** Task description **
Copy the text of every item below line for line, keeping each character, space and line break unchanged.

** Given information **
....................
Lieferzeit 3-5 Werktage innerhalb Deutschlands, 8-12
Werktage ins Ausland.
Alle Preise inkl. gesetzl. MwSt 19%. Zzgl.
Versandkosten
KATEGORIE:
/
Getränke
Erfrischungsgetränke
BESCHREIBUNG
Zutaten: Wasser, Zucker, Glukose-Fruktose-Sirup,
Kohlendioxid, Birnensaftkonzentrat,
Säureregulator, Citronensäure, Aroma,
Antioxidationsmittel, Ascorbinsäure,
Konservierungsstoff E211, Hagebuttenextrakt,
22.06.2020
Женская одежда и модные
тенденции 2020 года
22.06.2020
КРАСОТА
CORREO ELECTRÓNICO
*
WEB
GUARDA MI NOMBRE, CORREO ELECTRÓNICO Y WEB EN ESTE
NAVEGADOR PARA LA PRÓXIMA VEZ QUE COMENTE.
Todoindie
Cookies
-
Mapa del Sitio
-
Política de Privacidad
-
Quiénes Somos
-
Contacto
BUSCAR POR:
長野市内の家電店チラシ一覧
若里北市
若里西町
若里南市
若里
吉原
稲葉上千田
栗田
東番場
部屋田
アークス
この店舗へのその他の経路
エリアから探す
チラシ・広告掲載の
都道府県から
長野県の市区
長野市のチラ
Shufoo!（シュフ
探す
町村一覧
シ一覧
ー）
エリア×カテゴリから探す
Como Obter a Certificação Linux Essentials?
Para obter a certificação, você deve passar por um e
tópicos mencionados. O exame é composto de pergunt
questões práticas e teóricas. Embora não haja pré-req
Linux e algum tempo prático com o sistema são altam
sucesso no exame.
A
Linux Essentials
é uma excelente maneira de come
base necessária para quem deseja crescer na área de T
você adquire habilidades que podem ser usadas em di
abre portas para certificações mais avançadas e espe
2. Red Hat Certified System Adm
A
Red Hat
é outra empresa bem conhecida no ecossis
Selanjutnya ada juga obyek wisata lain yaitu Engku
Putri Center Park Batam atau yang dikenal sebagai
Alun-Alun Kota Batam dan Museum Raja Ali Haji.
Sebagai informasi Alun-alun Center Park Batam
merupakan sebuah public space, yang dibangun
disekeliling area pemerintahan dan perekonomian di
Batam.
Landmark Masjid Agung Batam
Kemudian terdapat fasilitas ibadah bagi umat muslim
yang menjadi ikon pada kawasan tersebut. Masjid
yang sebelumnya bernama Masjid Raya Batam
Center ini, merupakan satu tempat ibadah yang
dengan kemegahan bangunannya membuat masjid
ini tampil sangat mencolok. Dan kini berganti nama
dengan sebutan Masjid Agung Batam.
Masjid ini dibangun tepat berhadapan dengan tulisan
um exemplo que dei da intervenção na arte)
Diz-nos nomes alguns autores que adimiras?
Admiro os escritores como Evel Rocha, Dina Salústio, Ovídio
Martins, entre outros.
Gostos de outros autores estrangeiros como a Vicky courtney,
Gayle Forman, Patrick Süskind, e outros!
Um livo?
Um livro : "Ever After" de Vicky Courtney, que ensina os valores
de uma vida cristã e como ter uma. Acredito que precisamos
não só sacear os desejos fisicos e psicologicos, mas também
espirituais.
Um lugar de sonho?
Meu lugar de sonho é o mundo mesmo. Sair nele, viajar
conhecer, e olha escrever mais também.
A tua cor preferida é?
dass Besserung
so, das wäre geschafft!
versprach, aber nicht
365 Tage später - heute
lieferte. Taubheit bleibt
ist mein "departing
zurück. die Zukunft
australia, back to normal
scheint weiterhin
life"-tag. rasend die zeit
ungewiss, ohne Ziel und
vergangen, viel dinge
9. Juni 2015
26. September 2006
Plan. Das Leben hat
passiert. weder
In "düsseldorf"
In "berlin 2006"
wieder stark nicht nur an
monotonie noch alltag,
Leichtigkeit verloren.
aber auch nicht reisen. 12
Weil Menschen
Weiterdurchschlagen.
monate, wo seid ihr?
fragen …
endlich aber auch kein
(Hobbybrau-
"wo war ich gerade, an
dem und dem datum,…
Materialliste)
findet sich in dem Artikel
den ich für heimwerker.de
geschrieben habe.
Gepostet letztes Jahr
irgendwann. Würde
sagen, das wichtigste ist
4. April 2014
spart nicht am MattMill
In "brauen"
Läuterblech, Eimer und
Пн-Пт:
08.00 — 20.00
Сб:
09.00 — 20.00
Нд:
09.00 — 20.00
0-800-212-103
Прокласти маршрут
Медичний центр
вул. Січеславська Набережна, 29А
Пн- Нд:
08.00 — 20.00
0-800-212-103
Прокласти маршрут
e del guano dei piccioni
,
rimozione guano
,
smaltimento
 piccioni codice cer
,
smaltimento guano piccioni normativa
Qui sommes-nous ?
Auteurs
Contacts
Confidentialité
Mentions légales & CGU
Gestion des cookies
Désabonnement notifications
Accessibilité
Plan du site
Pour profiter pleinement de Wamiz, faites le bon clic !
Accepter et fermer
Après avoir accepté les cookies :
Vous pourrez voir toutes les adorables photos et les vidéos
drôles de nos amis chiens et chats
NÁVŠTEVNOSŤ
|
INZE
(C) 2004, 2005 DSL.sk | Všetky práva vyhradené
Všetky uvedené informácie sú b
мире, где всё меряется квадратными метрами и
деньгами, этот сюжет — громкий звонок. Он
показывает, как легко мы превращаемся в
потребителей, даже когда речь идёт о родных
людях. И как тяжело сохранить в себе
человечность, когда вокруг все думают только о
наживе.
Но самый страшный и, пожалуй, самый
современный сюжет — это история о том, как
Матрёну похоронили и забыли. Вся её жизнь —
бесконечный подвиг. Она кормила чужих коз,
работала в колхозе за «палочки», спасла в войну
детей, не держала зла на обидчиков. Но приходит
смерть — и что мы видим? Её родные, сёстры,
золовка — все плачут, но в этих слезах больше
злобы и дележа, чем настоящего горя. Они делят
....................
** Solution to the problem **
Lieferzeit 3-5 Werktage innerhalb Deutschlands, 8-12
Werktage ins Ausland.
Alle Preise inkl. gesetzl. MwSt 19%. Zzgl.
Versandkosten
KATEGORIE:
/
Getränke
Erfrischungsgetränke
BESCHREIBUNG
Zutaten: Wasser, Zucker, Glukose-Fruktose-Sirup,
Kohlendioxid, Birnensaftkonzentrat,
Säureregulator, Citronensäure, Aroma,
Antioxidationsmittel, Ascorbinsäure,
Konservierungsstoff E211, Hagebuttenextrakt,
22.06.2020
Женская одежда и модные
тенденции 2020 года
22.06.2020
КРАСОТА
CORREO ELECTRÓNICO
*
WEB
GUARDA MI NOMBRE, CORREO ELECTRÓNICO Y WEB EN ESTE
NAVEGADOR PARA LA PRÓXIMA VEZ QUE COMENTE.
Todoindie
Cookies
-
Mapa del Sitio
-
Política de Privacidad
-
Quiénes Somos
-
Contacto
BUSCAR POR:
長野市内の家電店チラシ一覧
若里北市
若里西町
若里南市
若里
吉原
稲葉上千田
栗田
東番場
部屋田
アークス
この店舗へのその他の経路
エリアから探す
チラシ・広告掲載の
都道府県から
長野県の市区
長野市のチラ
Shufoo!（シュフ
探す
町村一覧
シ一覧
ー）
エリア×カテゴリから探す
Como Obter a Certificação Linux Essentials?
Para obter a certificação, você deve passar por um e
tópicos mencionados. O exame é composto de pergunt
questões práticas e teóricas. Embora não haja pré-req
Linux e algum tempo prático com o sistema são altam
sucesso no exame.
A
Linux Essentials
é uma excelente maneira de come
base necessária para quem deseja crescer na área de T
você adquire habilidades que podem ser usadas em di
abre portas para certificações mais avançadas e espe
2. Red Hat Certified System Adm
A
Red Hat
é outra empresa bem conhecida no ecossis
Selanjutnya ada juga obyek wisata lain yaitu Engku
Putri Center Park Batam atau yang dikenal sebagai
Alun-Alun Kota Batam dan Museum Raja Ali Haji.
Sebagai informasi Alun-alun Center Park Batam
merupakan sebuah public space, yang dibangun
disekeliling area pemerintahan dan perekonomian di
Batam.
Landmark Masjid Agung Batam
Kemudian terdapat fasilitas ibadah bagi umat muslim
yang menjadi ikon pada kawasan tersebut. Masjid
yang sebelumnya bernama Masjid Raya Batam
Center ini, merupakan satu tempat ibadah yang
dengan kemegahan bangunannya membuat masjid
ini tampil sangat mencolok. Dan kini berganti nama
dengan sebutan Masjid Agung Batam.
Masjid ini dibangun tepat berhadapan dengan tulisan
um exemplo que dei da intervenção na arte)
Diz-nos nomes alguns autores que adimiras?
Admiro os escritores como Evel Rocha, Dina Salústio, Ovídio
Martins, entre outros.
Gostos de outros autores estrangeiros como a Vicky courtney,
Gayle Forman, Patrick Süskind, e outros!
Um livo?
Um livro : "Ever After" de Vicky Courtney, que ensina os valores
de uma vida cristã e como ter uma. Acredito que precisamos
não só sacear os desejos fisicos e psicologicos, mas também
espirituais.
Um lugar de sonho?
Meu lugar de sonho é o mundo mesmo. Sair nele, viajar
conhecer, e olha escrever mais também.
A tua cor preferida é?
dass Besserung
so, das wäre geschafft!
versprach, aber nicht
365 Tage später - heute
lieferte. Taubheit bleibt
ist mein "departing
zurück. die Zukunft
australia, back to normal
scheint weiterhin
life"-tag. rasend die zeit
ungewiss, ohne Ziel und
vergangen, viel dinge
9. Juni 2015
26. September 2006
Plan. Das Leben hat
passiert. weder
In "düsseldorf"
In "berlin 2006"
wieder stark nicht nur an
monotonie noch alltag,
Leichtigkeit verloren.
aber auch nicht reisen. 12
Weil Menschen
Weiterdurchschlagen.
monate, wo seid ihr?
fragen …
endlich aber auch kein
(Hobbybrau-
"wo war ich gerade, an
dem und dem datum,…
Materialliste)
findet sich in dem Artikel
den ich für heimwerker.de
geschrieben habe.
Gepostet letztes Jahr
irgendwann. Würde
sagen, das wichtigste ist
4. April 2014
spart nicht am MattMill
In "brauen"
Läuterblech, Eimer und
Пн-Пт:
08.00 — 20.00
Сб:
09.00 — 20.00
Нд:
09.00 — 20.00
0-800-212-103
Прокласти маршрут
Медичний центр
вул. Січеславська Набережна, 29А
Пн- Нд:
08.00 — 20.00
0-800-212-103
Прокласти маршрут
e del guano dei piccioni
,
rimozione guano
,
smaltimento
 piccioni codice cer
,
smaltimento guano piccioni normativa
Qui sommes-nous ?
Auteurs
Contacts
Confidentialité
Mentions légales & CGU
Gestion des cookies
Désabonnement notifications
Accessibilité
Plan du site
Pour profiter pleinement de Wamiz, faites le bon clic !
Accepter et fermer
Après avoir accepté les cookies :
Vous pourrez voir toutes les adorables photos et les vidéos
drôles de nos amis chiens et chats
NÁVŠTEVNOSŤ
|
INZE
(C) 2004, 2005 DSL.sk | Všetky práva vyhradené
Všetky uvedené informácie sú b
мире, где всё меряется квадратными метрами и
деньгами, этот сюжет — громкий звонок. Он
показывает, как легко мы превращаемся в
потребителей, даже когда речь идёт о родных
людях. И как тяжело сохранить в себе
человечность, когда вокруг все думают только о
наживе.
Но самый страшный и, пожалуй, самый
современный сюжет — это история о том, как
Матрёну похоронили и забыли. Вся её жизнь —
бесконечный подвиг. Она кормила чужих коз,
работала в колхозе за «палочки», спасла в войну
детей, не держала зла на обидчиков. Но приходит
смерть — и что мы видим? Её родные, сёстры,
золовка — все плачут, но в этих слезах больше
злобы и дележа, чем настоящего горя. Они делят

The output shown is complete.